Salomone Presents at 27th International Conference of Europeanists

Professor Rosemary Salomone recently presented a paper on “The Ties That Bind: Is English Reshaping Identity and Belonging in Europe?” at the 27th International Conference of Europeanists hosted by the Council for European Studies. Developing themes explored in The Rise of English: Global Politics and the Power of Language (Oxford University Press, forthcoming), the paper examines whether the spread of English as the dominant lingua franca is reshaping national identity and feelings of belonging among western Europeans. It specifically looks at France, Italy, and the Netherlands, and the discourse surrounding legal and policy debates over English-taught university programs, as a lens for exploring attitudes toward the national language vis à vis English as they reflect each country’s distinct history and politics.
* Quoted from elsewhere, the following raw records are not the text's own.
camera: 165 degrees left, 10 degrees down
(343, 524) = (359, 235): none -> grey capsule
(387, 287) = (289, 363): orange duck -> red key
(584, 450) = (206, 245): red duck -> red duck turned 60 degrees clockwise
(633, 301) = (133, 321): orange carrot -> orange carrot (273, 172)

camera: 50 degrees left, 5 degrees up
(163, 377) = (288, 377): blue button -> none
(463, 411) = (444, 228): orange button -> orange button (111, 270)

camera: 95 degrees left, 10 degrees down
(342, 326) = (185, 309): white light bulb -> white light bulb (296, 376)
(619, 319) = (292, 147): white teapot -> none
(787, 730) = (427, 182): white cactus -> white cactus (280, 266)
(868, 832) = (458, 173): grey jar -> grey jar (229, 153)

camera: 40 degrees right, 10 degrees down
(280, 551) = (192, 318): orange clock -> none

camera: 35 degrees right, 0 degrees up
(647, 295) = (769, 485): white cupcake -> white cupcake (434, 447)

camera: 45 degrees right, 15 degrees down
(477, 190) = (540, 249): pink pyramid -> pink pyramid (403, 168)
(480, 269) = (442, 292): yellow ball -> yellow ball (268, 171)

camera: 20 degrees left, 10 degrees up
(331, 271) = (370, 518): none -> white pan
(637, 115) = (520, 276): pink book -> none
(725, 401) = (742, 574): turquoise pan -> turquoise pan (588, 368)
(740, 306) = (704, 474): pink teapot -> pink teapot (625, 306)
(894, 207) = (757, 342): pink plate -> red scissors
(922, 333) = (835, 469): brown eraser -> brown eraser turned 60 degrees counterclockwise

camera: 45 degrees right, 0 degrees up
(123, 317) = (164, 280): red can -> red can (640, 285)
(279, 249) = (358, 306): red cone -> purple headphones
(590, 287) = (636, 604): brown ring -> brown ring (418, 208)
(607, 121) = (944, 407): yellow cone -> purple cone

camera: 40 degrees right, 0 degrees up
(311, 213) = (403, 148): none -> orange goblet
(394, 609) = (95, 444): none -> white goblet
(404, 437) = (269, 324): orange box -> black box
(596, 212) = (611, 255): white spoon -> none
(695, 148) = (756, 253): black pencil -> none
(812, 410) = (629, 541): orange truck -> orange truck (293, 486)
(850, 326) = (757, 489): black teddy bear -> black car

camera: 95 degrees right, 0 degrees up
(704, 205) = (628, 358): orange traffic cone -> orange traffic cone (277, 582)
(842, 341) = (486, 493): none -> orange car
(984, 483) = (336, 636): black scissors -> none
It further refutes the reality of the linguistically homogeneous nation-state and the time-worn notion of “one nation-one language” in view of mass migration, globalization, modern technology, high job mobility, and the push to develop a European identity based in multilingualism. The paper concludes that, under the weight of these competing forces, what it means to be French, Italian, or Dutch is shifting along different axes where the national language is one aspect or measure of belonging. Though it is reasonable to assume that English is diminishing the use of national languages, albeit in different degrees, the precise impact of English on national identity per se in each country remains a far more complex question.